Mosquitoes are blood sucking insects that can be found all over the world. Mosquitoes cause great nuisance to human and animals. In homes, lawns, and public parks, they can hinder with chores and spoil enjoyment of leisure time.
Some species of mosquitoes pose serious threats to public health as vectors of diseases like dengue fever – a severe mosquito-borne disease characterised by high fever, rash, headache, joint and muscular pain. Mosquitoes also causes malaria, different types of encephalitis to human and horses and heartworm to dogs.

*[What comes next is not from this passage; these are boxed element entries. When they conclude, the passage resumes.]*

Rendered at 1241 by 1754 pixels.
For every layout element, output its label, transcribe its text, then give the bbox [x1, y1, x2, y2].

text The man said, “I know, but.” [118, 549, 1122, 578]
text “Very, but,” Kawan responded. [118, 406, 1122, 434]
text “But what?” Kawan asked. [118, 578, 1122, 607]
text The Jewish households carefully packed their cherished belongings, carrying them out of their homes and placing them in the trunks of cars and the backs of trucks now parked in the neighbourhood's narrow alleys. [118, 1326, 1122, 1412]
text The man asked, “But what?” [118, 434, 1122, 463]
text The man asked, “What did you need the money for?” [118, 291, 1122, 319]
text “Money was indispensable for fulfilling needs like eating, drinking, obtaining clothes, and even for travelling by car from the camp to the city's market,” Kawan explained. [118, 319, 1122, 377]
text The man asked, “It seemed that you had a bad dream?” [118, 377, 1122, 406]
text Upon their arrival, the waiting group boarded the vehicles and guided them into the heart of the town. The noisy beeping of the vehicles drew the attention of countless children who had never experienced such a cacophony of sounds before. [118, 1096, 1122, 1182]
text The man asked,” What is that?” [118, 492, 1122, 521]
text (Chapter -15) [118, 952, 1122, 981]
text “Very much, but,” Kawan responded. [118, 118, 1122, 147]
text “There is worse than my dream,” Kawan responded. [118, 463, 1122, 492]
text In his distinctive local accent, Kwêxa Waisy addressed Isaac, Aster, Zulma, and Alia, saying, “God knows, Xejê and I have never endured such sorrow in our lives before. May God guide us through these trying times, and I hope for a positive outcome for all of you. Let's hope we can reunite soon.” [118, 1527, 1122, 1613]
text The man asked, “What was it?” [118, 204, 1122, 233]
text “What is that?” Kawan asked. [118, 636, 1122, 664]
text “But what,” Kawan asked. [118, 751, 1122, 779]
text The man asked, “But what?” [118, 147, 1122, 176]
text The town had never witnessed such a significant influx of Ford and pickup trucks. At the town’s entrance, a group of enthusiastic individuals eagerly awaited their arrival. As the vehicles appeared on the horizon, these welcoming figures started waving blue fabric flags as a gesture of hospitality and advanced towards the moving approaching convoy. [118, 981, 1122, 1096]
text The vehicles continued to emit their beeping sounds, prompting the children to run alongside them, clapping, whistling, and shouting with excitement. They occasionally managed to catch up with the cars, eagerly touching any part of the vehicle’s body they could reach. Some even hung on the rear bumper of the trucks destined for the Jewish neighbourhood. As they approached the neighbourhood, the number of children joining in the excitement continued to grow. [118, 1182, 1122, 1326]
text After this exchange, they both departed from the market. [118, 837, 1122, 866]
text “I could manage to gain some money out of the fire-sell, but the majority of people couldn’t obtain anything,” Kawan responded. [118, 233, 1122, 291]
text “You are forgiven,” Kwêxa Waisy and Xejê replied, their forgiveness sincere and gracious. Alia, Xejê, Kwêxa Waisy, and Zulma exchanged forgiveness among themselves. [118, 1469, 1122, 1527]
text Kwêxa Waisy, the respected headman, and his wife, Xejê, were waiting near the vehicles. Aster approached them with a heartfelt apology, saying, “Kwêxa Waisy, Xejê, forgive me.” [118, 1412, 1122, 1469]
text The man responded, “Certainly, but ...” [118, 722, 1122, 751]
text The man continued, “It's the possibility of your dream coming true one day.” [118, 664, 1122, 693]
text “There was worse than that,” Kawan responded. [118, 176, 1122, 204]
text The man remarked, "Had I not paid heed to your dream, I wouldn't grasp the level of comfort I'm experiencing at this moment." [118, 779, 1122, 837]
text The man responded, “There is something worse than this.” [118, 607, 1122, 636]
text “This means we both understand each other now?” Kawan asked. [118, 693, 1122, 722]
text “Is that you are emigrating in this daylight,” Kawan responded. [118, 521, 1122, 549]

Mosquitoes are generally active at night or during during twilight hours. But some mosquitoes that breed near homes can be active during day time also. Mosquitoes need water to complete their life cycle. They mostly breed in sewage contaminated stream, but some species of mosquitoes breed on clean water also. Though not all the species of mosquitoes that bite humans or animals transmit disease causing micro-organisms, nevertheless, their bites cause annoyance and allergic reactions to most individuals.

Life Cycle of Mosquito

Mosquito lifecycle
All mosquitoes have a life cycle that includes egg, larva, pupal, and adult. They need water to complete every stage of their life cycle except the adult stage. Female mosquitoes lay individual eggs mostly on the sides of tree holes or discarded containers or on the ground where there is standing water. The eggs can remain dormant for few years. Some eggs will hatch when they are flooded by rainfall. Some female mosquitoes lay their eggs directly on the surface of the water. These eggs usually hatch faster in less than 48 hours releasing larva. These larva feed on mostly micro-organisms and in about 7-9 days they change to pupal. The pupal stage is a resting, non-feeding stage. They spend most of their time at the water surface and tend to move only when disturbed. It takes about two days from pupal stage to become fully developed adult. When development is complete, the pupal skin splits and the mosquito emerges as an adult. The male mosquito feed only on nectar, plant juices and other sources of liquid; however, female mosquito require a blood meal as a source of protein before they produce eggs.